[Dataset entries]
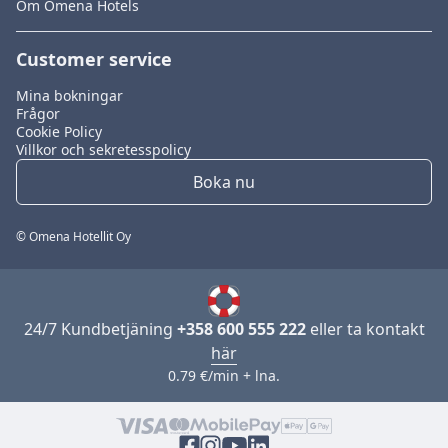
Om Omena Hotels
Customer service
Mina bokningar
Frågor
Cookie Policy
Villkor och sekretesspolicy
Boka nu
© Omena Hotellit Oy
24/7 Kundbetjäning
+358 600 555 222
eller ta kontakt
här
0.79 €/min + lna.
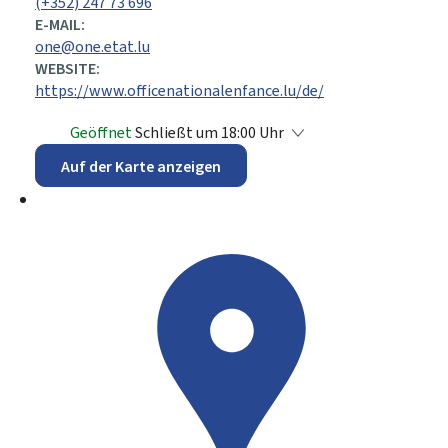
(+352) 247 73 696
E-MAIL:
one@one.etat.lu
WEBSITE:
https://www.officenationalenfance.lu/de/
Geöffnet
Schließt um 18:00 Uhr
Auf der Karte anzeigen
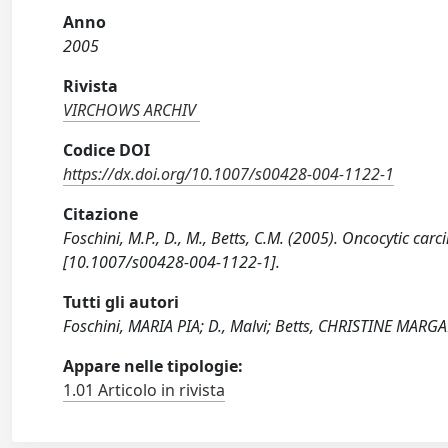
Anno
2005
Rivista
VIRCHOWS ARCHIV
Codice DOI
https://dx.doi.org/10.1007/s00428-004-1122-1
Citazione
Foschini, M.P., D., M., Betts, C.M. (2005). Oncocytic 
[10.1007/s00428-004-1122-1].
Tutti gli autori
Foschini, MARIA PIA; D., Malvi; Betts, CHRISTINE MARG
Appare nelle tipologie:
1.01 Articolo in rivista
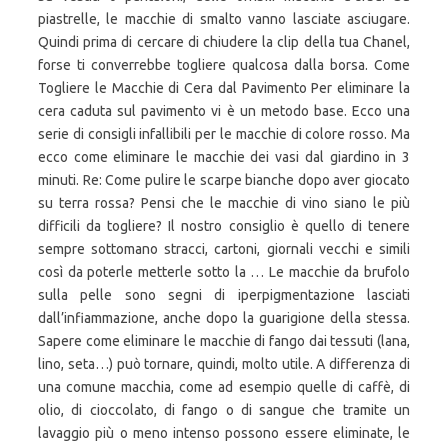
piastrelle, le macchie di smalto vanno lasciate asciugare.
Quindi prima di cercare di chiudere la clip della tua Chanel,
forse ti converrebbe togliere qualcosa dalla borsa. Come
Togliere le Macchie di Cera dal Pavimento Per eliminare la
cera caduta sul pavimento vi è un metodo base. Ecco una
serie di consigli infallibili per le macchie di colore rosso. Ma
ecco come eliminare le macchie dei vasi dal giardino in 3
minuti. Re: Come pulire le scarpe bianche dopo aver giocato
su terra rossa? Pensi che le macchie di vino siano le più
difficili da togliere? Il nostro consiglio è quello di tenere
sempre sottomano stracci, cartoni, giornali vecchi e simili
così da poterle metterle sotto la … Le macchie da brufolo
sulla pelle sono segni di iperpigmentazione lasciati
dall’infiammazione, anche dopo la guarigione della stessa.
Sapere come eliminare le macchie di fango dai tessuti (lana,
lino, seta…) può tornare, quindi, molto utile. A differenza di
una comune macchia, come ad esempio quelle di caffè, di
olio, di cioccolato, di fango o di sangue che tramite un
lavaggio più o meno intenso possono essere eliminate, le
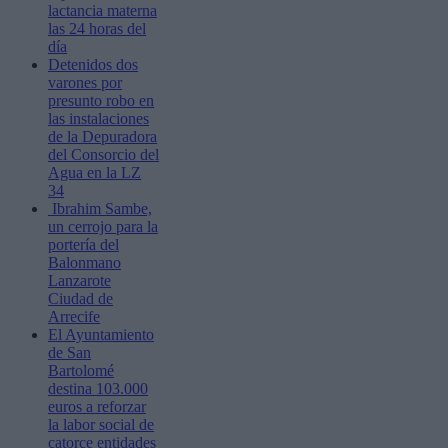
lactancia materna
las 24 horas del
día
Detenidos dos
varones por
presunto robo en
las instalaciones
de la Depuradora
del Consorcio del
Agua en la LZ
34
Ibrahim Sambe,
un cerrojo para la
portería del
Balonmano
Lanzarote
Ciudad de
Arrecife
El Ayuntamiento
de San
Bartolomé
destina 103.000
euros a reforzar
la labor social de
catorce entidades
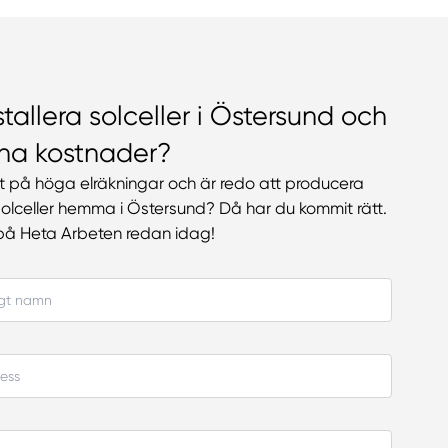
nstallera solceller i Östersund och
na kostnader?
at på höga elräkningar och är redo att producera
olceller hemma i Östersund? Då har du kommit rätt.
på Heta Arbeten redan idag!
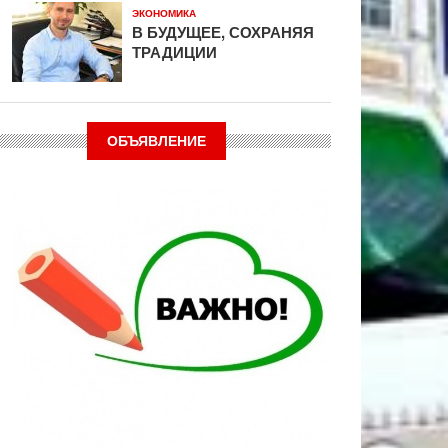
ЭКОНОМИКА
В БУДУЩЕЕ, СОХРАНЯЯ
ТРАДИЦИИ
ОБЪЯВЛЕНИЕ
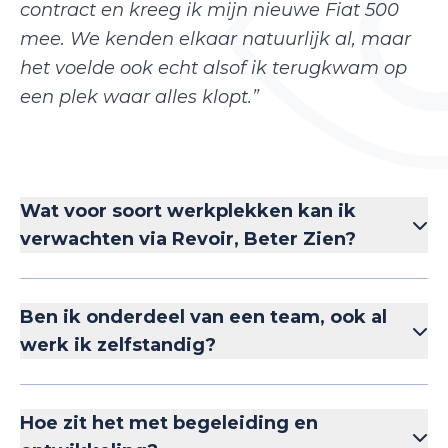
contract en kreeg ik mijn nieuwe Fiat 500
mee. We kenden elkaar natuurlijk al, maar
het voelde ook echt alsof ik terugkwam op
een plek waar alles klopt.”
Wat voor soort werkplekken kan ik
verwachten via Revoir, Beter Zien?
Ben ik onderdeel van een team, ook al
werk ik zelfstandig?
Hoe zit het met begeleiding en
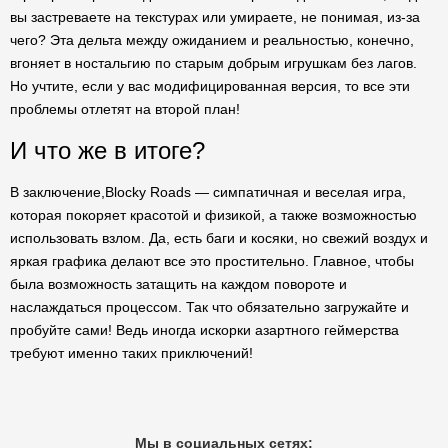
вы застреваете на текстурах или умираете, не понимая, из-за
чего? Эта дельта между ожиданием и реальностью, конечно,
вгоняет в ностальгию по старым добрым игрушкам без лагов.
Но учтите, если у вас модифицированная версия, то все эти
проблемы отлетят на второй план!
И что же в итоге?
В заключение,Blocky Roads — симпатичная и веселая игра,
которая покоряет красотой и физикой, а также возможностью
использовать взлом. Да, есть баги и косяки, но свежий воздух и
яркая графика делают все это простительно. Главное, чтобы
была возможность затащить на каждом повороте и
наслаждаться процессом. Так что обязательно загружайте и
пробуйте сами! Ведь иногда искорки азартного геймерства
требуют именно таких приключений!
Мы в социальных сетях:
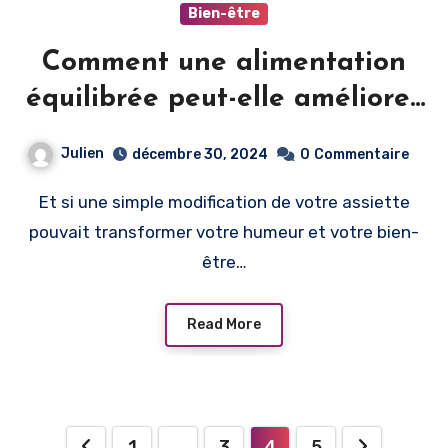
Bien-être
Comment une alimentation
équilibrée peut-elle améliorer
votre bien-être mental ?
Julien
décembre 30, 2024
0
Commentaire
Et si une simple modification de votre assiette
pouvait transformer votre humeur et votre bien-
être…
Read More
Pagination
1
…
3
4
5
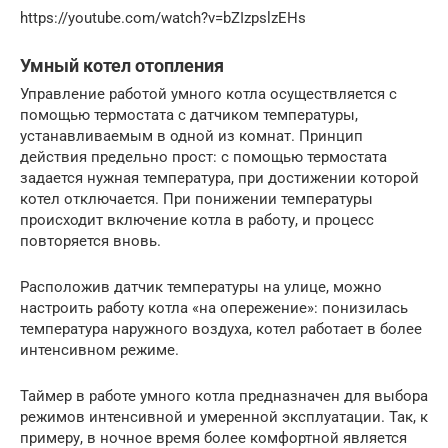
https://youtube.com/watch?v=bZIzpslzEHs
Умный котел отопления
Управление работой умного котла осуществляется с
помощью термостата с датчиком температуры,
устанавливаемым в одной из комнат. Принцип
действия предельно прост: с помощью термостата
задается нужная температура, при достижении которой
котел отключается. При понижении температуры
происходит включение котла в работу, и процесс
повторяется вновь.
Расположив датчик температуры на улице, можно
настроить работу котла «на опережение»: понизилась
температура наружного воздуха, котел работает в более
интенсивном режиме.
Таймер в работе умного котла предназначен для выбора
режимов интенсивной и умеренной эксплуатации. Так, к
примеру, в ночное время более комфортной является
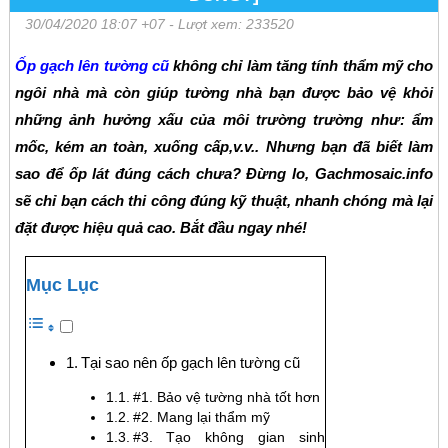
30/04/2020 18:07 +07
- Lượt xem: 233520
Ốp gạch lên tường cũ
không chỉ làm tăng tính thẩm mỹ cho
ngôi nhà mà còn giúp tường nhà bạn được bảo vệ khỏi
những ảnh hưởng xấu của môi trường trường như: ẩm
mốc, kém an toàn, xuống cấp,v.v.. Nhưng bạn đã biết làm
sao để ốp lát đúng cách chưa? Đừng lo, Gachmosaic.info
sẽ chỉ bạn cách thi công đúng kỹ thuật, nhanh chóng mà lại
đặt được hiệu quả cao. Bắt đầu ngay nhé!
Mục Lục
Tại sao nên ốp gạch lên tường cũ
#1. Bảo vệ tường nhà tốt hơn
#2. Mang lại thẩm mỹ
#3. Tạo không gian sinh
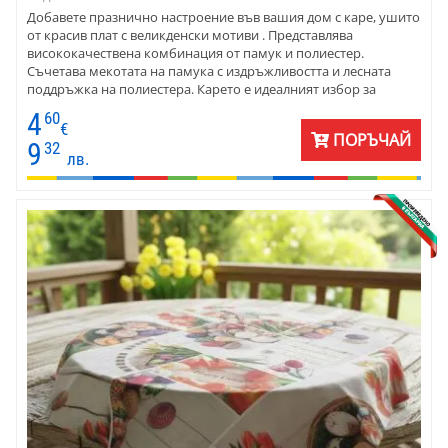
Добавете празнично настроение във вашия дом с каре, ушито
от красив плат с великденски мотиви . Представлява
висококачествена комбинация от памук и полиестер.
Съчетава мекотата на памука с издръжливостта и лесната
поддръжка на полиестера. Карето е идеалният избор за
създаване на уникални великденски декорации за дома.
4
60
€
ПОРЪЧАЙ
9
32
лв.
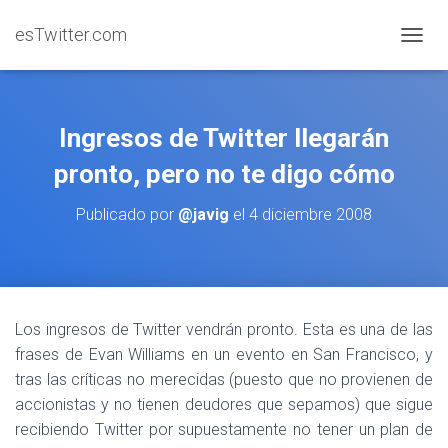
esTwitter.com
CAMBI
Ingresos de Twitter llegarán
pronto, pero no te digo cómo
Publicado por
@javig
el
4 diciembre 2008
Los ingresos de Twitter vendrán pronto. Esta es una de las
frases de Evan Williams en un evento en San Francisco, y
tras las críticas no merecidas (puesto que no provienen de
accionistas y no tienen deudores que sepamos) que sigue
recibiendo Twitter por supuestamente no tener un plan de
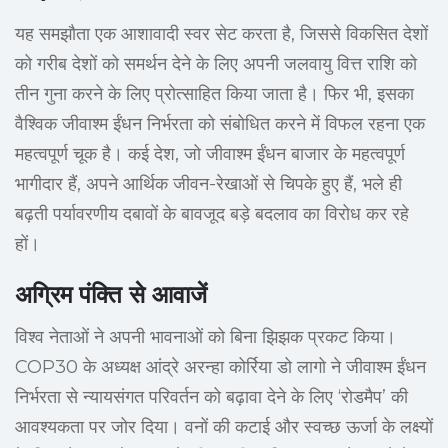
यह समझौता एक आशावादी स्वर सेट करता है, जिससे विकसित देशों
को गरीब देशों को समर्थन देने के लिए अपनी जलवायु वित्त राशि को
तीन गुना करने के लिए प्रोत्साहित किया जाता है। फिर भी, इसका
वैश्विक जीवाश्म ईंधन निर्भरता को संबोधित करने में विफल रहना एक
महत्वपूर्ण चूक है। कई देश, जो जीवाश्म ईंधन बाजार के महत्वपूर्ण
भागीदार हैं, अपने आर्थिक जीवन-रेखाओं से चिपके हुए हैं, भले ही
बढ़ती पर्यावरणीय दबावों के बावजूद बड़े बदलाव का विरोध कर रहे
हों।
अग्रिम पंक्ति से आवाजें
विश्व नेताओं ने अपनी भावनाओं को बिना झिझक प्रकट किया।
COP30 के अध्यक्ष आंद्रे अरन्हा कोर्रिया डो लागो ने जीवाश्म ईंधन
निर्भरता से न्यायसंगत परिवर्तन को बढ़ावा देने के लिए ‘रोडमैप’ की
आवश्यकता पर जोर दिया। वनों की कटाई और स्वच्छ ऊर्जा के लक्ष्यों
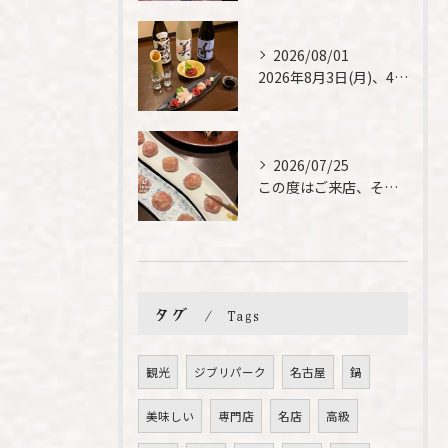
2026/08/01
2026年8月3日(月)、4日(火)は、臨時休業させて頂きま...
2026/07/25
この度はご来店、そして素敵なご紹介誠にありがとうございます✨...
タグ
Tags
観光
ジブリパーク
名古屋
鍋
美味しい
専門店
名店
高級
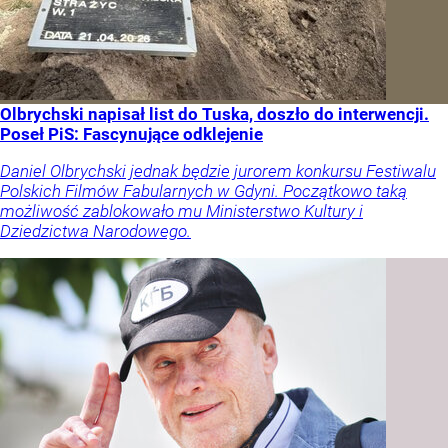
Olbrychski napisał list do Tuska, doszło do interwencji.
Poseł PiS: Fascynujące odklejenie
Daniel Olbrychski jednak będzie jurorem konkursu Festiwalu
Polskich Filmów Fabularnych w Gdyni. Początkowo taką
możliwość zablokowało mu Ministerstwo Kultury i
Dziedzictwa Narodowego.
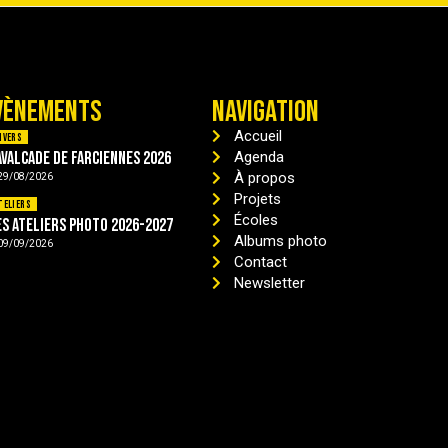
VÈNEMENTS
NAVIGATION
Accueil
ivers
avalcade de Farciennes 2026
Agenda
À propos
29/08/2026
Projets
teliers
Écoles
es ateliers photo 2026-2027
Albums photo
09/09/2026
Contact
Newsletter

To-do item ▸
Copy the lines above exactly, starting at the one with "[10.1007/s00428-004-1122-1]." and ending at the one with "Togliere le Macchie", both included. Leave out any pictures and add nothing else.

Exercise response ▸
[10.1007/s00428-004-1122-1].
Tutti gli autori
Foschini, MARIA PIA; D., Malvi; Betts, CHRISTINE MARG
Appare nelle tipologie:
1.01 Articolo in rivista
piastrelle, le macchie di smalto vanno lasciate asciugare.
Quindi prima di cercare di chiudere la clip della tua Chanel,
forse ti converrebbe togliere qualcosa dalla borsa. Come
Togliere le Macchie di Cera dal Pavimento Per eliminare la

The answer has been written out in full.